# Song recommendation!



## lost235 (Sep 13, 2020)

Hi!

So I wanted to share this song by Logic which has come to help me a lot these past weeks. It's called Anziety and I would say anyone who's experienced anxiety and dpdr relates to the lyrics.

Idk if most people have already heard it but I thought I could recommend it anyways, might help someone! Because he's such a great and big artist it's really inspiring to hear him speak about it, and to know that he experience it as well. It really made me feel less alone and "crazy". It's sort of a reminder that it's more normal than you think.

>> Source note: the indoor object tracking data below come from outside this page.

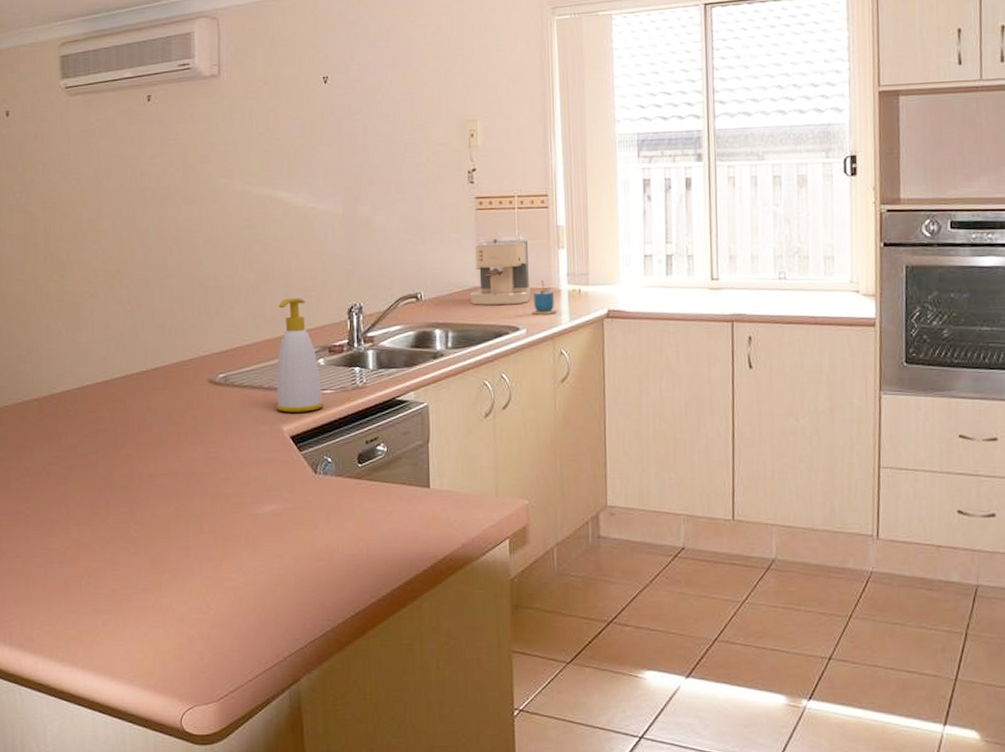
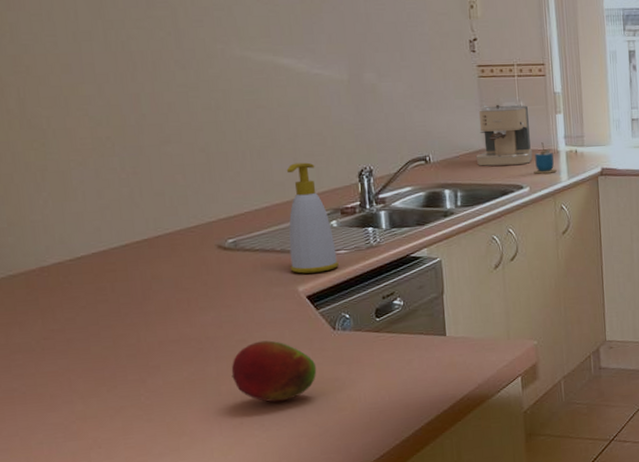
fruit: none [214,480,296,546] -> present [231,340,317,403]

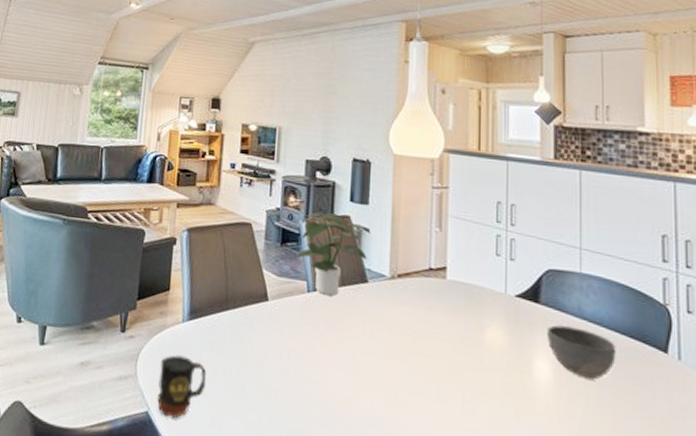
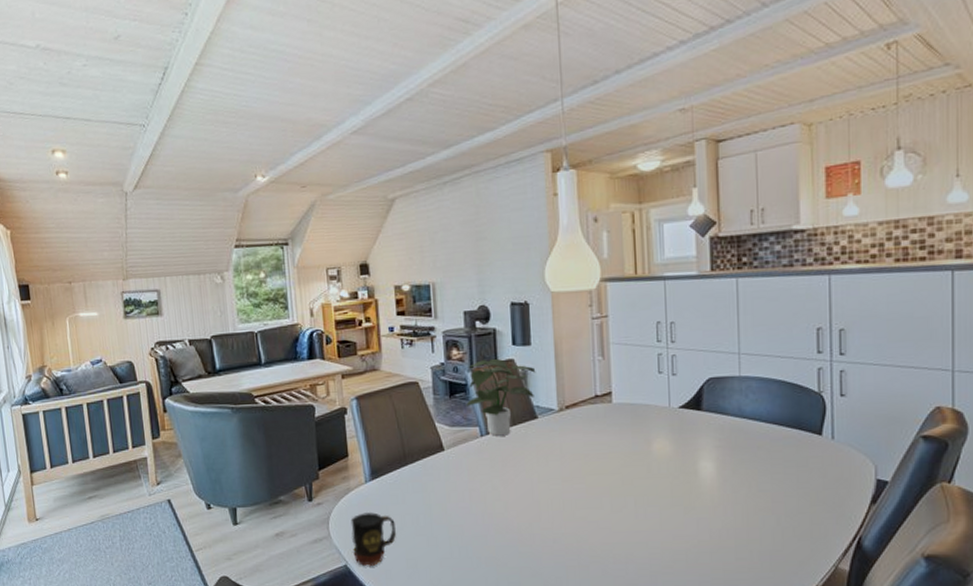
bowl: present [546,325,616,380] -> none [709,426,775,470]

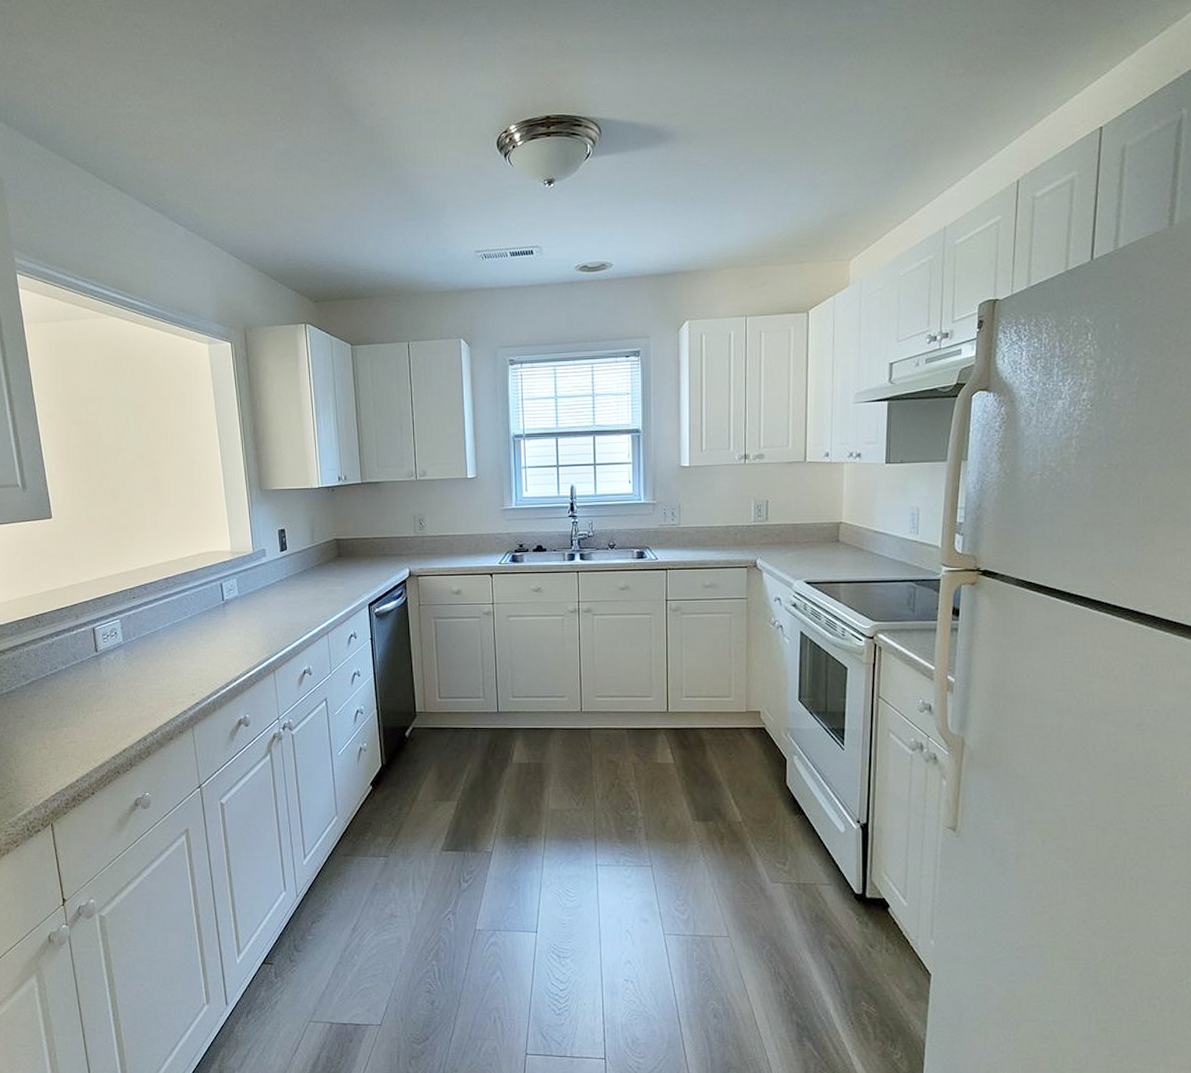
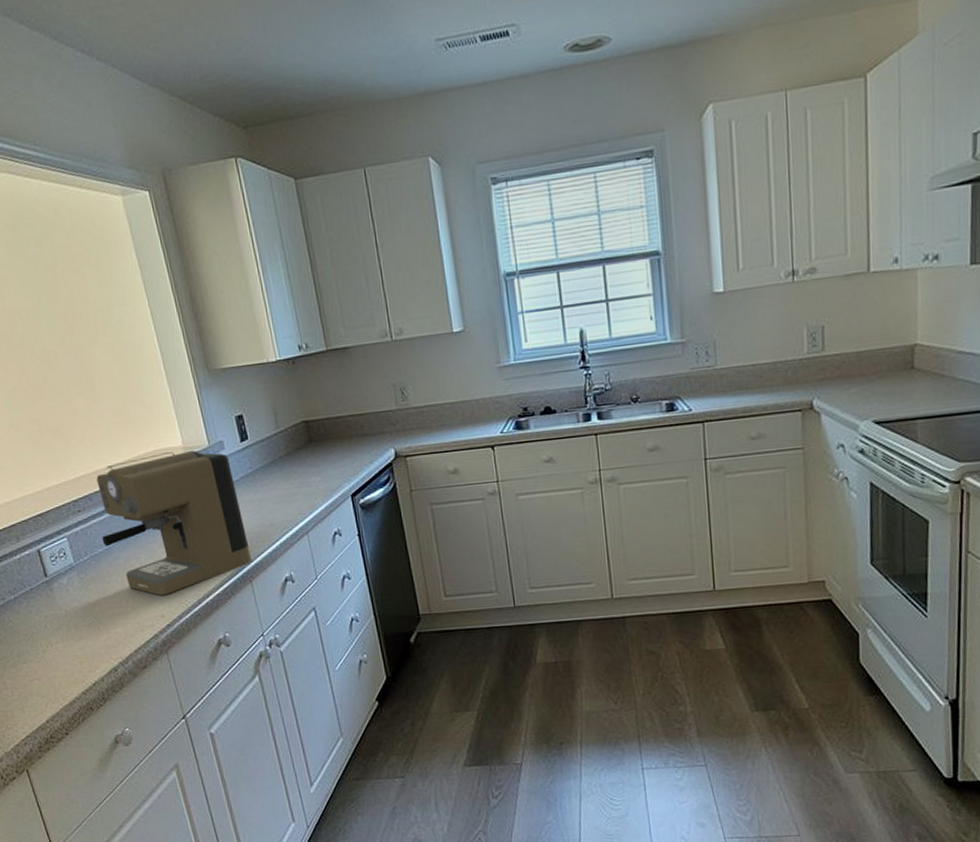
coffee maker: none [150,554,278,676] -> present [96,450,253,595]

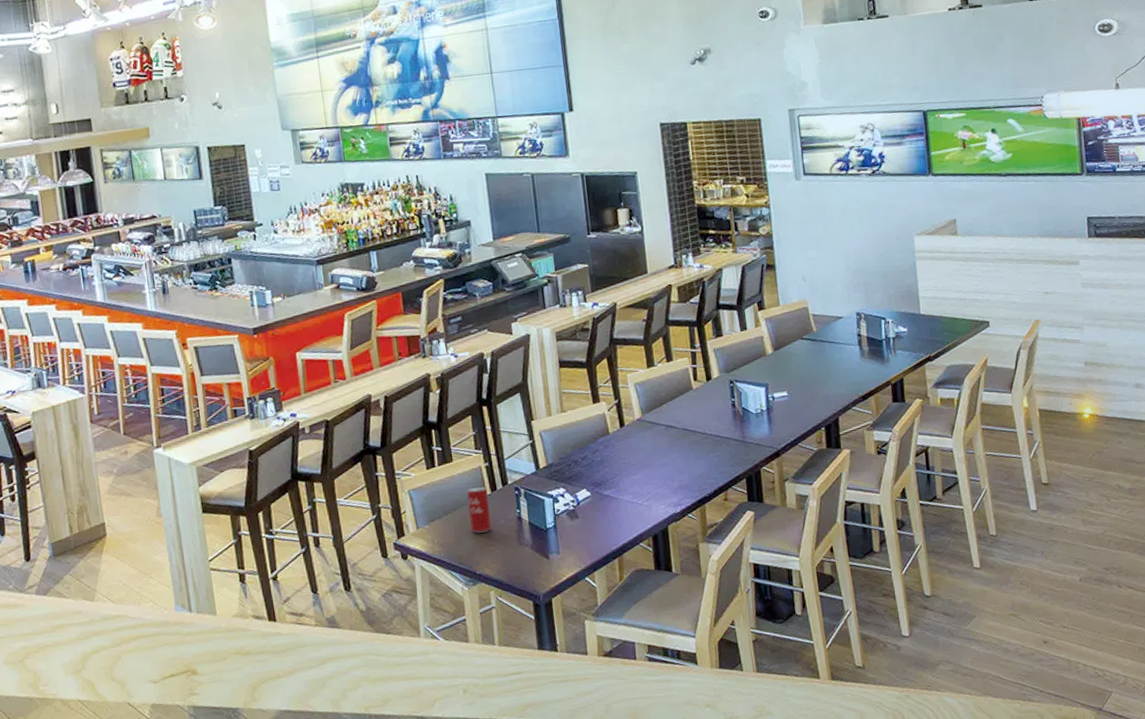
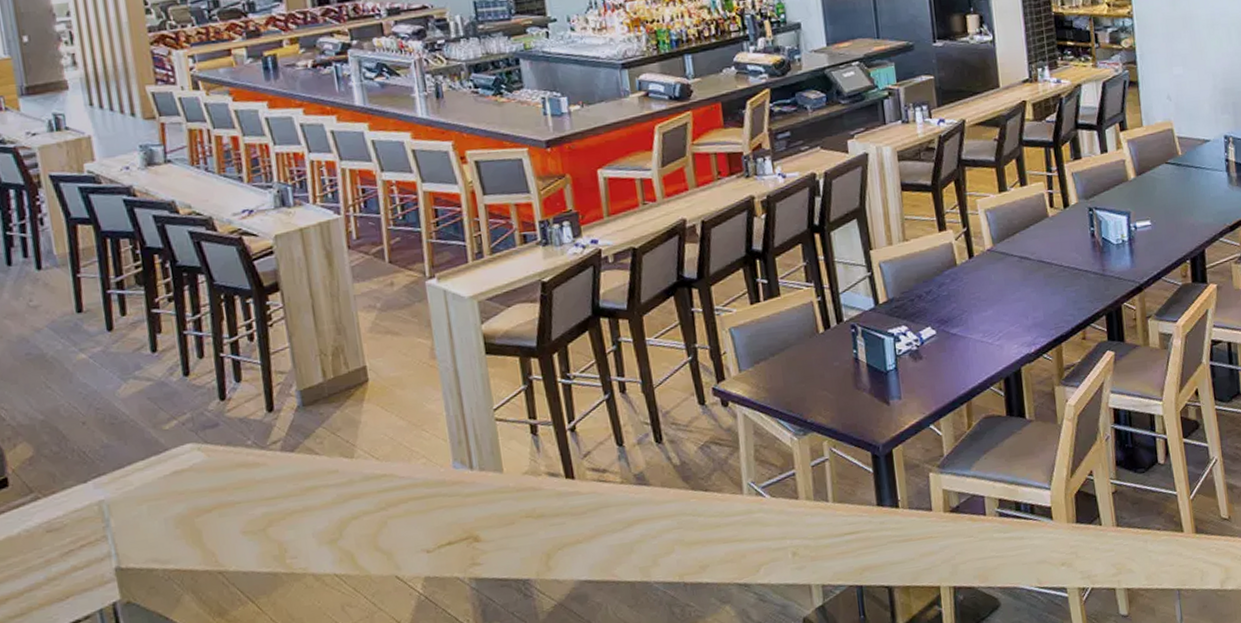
beverage can: present [467,487,491,533] -> none [796,324,824,377]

I'd also totally recommend to watch a video where he explains the meaning behind the lyrics. It's really inspiring and he really goes in depth of his experience with derealisation. Also just talks in general about anxiety and such, how it feels and a little bit of what has helped him get through it. He explains it great too! I feel like that's the video that has inspired me the most out of everyone I've watched, so I truly recommend it!

(I couldn't link the video but just search "logic derealization" and it should pop up)


----------



## Findmywayhome (Oct 11, 2020)

Wow. I had no idea Logic struggled with this disorder. That's honestly amazing, thanks for sharing!


----------



## lost235 (Sep 13, 2020)

Findmywayhome said:


> Wow. I had no idea Logic struggled with this disorder. That's honestly amazing, thanks for sharing!


I know! When I first listened to the song I didn't realise that he had written it while experiencing it himself, and I was chocked when I found out he had had it for a whole year!! I've already rewatched the video like 7 times lol


----------